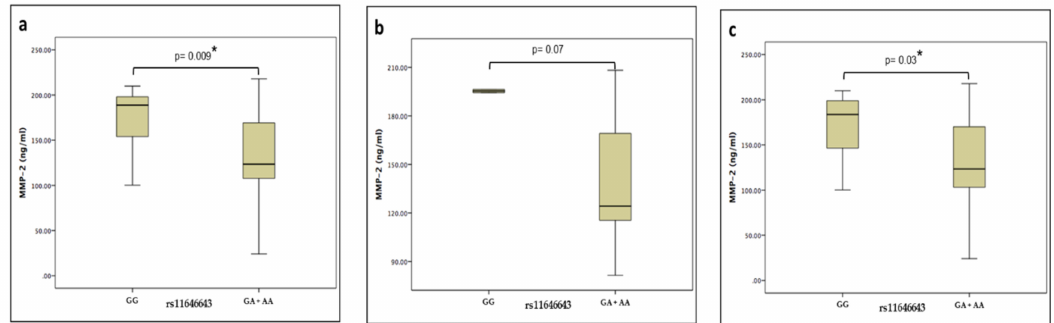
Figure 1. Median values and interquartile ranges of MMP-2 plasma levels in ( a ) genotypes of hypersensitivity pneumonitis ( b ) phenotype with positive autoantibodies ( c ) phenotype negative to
--
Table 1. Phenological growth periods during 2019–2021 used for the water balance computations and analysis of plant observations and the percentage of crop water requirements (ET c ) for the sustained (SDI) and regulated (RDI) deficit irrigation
* * *
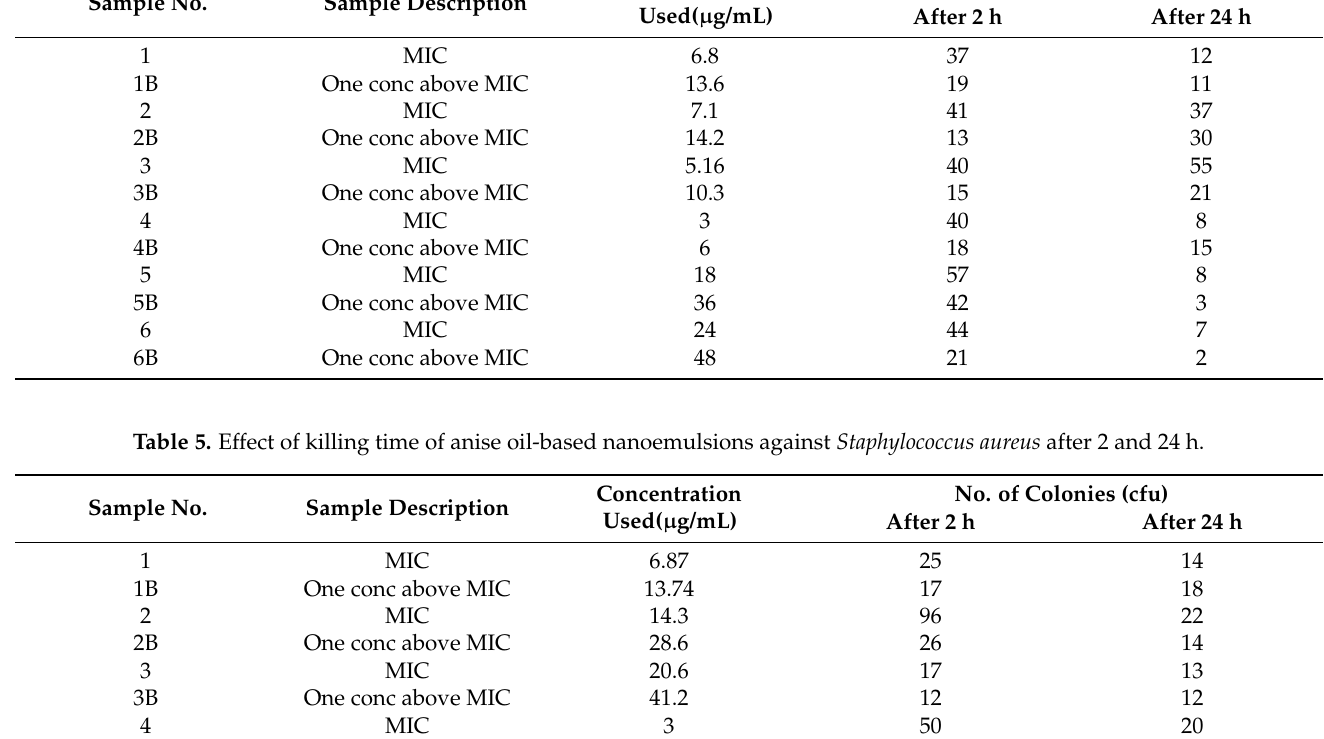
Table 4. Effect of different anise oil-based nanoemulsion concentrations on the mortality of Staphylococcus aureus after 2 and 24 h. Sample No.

What to work on » Check each line of the listing above for the string "Table" and return those that contain it.

Solution for this problem »
Table 1. Phenological growth periods during 2019–2021 used for the water balance computations and analysis of plant observations and the percentage of crop water requirements (ET c ) for the sustained (SDI) and regulated (RDI) deficit irrigation
Table 4. Effect of different anise oil-based nanoemulsion concentrations on the mortality of Staphylococcus aureus after 2 and 24 h. Sample No.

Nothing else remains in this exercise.